Diversity Visa (DV-2026) — mostly steady with one targeted shift
DV-2026 regional cut-offs showed a mix of steadiness and one specific advance:
- Change:
- Algeria (Africa) advanced from 14,500 (November) to 17,250 (December).
- Because Algeria moved, the Africa regional line as a whole cannot be counted as completely unchanged despite the regional ceiling holding.
- No change (completely unchanged):
- Asia: 10,000 (with Nepal at 6,000)
- Europe: 7,750
- North America (Bahamas): 20
- Oceania: 1,100
- South America and the Caribbean: 1,850
- Egypt (Africa exception): 16,000
Takeaway: most DV regions continued unchanged from November to December, easing planning for selectees—only Algeria within Africa moved.
Why steadiness matters
When categories remain the same month-to-month, applicants gain practical advantages:
- Simplifies timing decisions for:
- paying fees
- booking medical exams
- preparing civil documents
- Avoids last-minute scrambling caused by retrogressions or unexpected cutbacks.
Examples:
– Investors in EB-5 set-aside projects (Rural, High Unemployment, Infrastructure) can proceed with consular processing confidently while these lanes are Current.
– Indian EB-1 applicants benefit from the filing chart’s consistency even as other categories fluctuate.
– F1 family applicants get a stable window for document gathering and scheduling (useful for coordinating with school or work).
Unchanged legal and numerical limits
Several legal and numerical caps remained the same between November and December:
– Worldwide annual limits:
– Family-sponsored preferences: 226,000
– Employment-based preferences: at least 140,000
– Per-country cap: 7% of combined annual totals
– 2% limit for dependent areas
– NACARA-related reductions continue to shape margins:
– Approximate 5,000 cap on Employment Third Preference “Other Workers”
– Reduction of about 150 for FY 2026 in that category
– Diversity Visa annual limit remains near 52,000 due to NACARA and the NDAA (not the original 55,000)
None of these policy anchors shifted between November and December.
Clean list of categories that stayed completely unchanged (November → December)
- Family filing chart: F1 (all chargeability areas)
- Employment Final Action & Filing charts: EB-5 set-asides — Rural (20%), High Unemployment (10%), Infrastructure (2%)
- Employment filing chart: EB-1
- Diversity Visa (DV-2026): Asia (with Nepal unchanged), Europe, North America (Bahamas), Oceania, South America and the Caribbean, Egypt’s Africa exception
Everything else showed at least a small change in one column and therefore is not “completely unchanged” by the strict standard used by Visa Bulletin analysts.
Important reminder: The State Department’s monthly release remains the single official source for these figures.
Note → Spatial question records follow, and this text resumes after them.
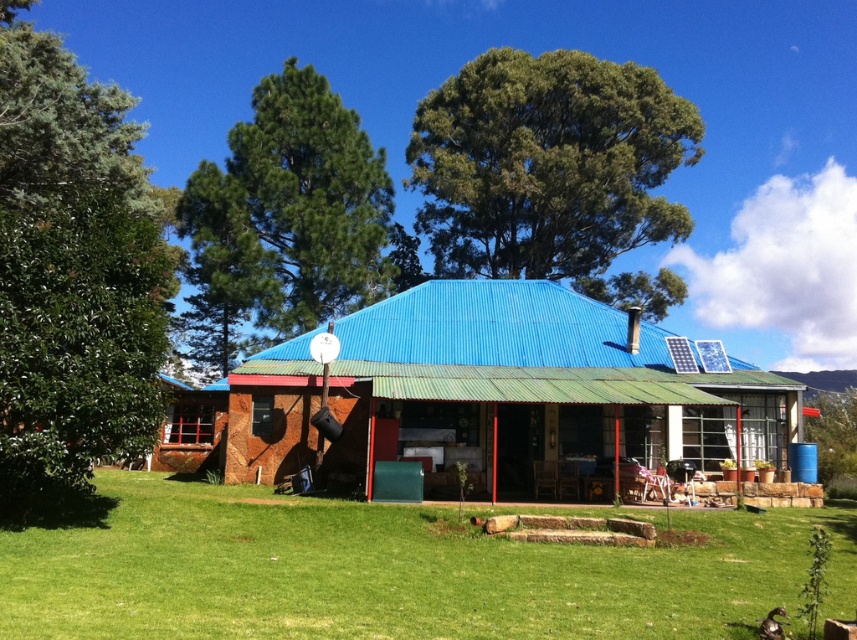
Question: Which object is the closest to the green grass at center?

Choices:
 (A) green leafy tree at upper center
 (B) green leafy tree at upper left
 (C) blue corrugated metal hut at center
 (D) green leafy tree at left

Answer: (C)

Question: From the image, what is the correct spatial relationship of green grass at center in relation to green leafy tree at upper center?

Choices:
 (A) above
 (B) below

Answer: (B)

Question: Does green leafy tree at upper center appear under green leafy tree at upper left?

Choices:
 (A) no
 (B) yes

Answer: (A)

Question: Which point is farther from the camera taking this photo?

Choices:
 (A) (783, 545)
 (B) (447, 368)
 (C) (223, 179)
 (D) (166, 275)

Answer: (C)

Question: Can you confirm if blue corrugated metal hut at center is positioned below green leafy tree at left?

Choices:
 (A) no
 (B) yes

Answer: (B)

Question: Which point is closer to the camera taking this photo?

Choices:
 (A) (651, 300)
 (B) (327, 477)
 (C) (295, 289)

Answer: (B)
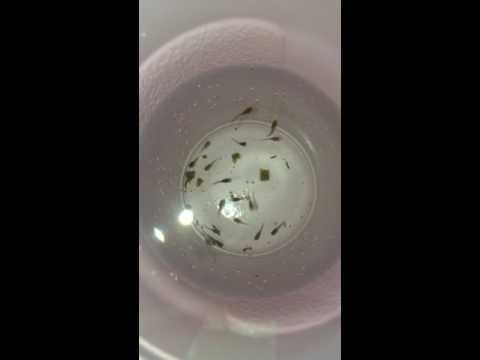
Locate an element on the screen. This screenshot has height=360, width=480. light shining on table is located at coordinates (144, 36).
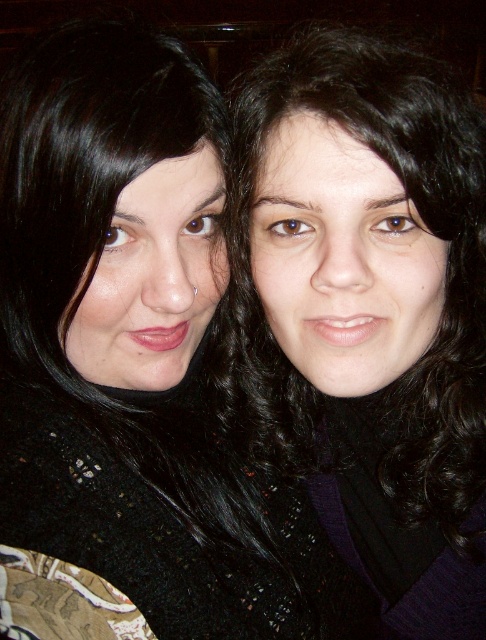
Can you confirm if black matte hair at center is thinner than black curly hair at upper right?

In fact, black matte hair at center might be wider than black curly hair at upper right.

I want to click on black matte hair at center, so click(134, 368).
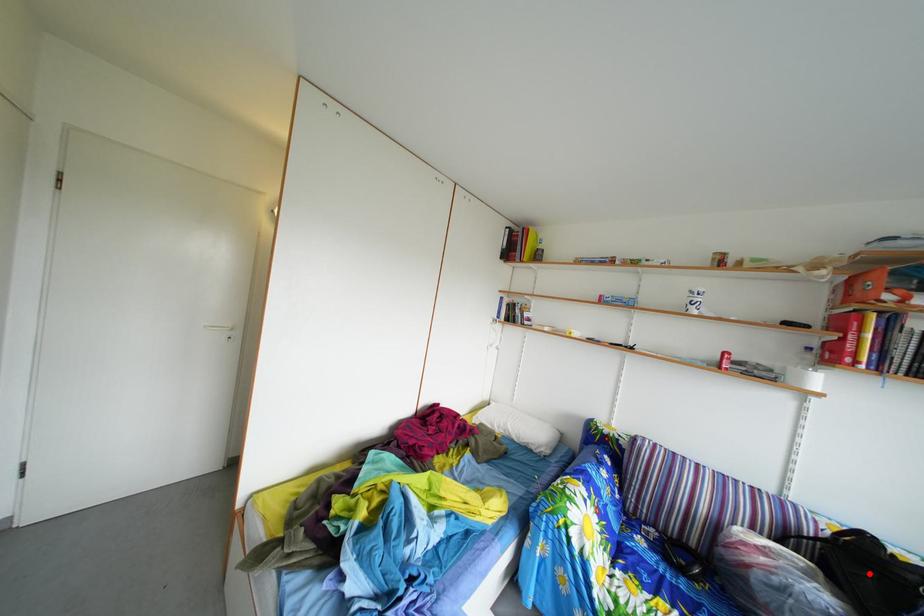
Applicants and attorneys should always review both charts and the Diversity Visa section to confirm current cut-off dates, “C” for Current, and any Unavailable lines.
For the official figures, consult the U.S. Department of State Visa Bulletin: https://travel.state.gov/content/travel/en/legal/visa-law0/visa-bulletin.html.
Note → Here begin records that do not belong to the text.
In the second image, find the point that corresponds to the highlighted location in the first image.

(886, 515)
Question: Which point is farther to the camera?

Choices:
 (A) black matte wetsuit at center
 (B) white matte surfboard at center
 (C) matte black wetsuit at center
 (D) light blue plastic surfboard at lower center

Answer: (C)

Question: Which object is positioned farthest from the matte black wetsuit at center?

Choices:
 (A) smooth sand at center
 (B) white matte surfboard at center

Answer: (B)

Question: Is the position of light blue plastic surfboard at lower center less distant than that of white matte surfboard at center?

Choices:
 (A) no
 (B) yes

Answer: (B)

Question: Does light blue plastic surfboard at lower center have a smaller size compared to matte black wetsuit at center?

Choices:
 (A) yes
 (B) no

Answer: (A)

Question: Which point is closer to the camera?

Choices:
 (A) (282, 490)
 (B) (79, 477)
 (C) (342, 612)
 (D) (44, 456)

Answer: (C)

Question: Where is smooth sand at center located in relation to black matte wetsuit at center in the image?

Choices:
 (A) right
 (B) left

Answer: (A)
In short, the December update didn’t rewrite the year’s trendlines, but it did confirm that several pockets—chiefly the EB-5 set-asides and a few filing and DV lines—held steady across consecutive months, giving applicants in those lanes room to plan with confidence.
This Article in a Nutshell
The December 2025 Visa Bulletin showed notable continuity from November: EB-5 set-asides stayed Current across both Final Action and Filing charts, EB-1 filing dates remained unchanged, and the F1 family Dates for Filing were identical across chargeability areas. Most Diversity Visa regions were steady except for Algeria’s advance. Other family and employment lines experienced small shifts. This stability offers practical benefits for applicants planning fees, medicals, and document collection.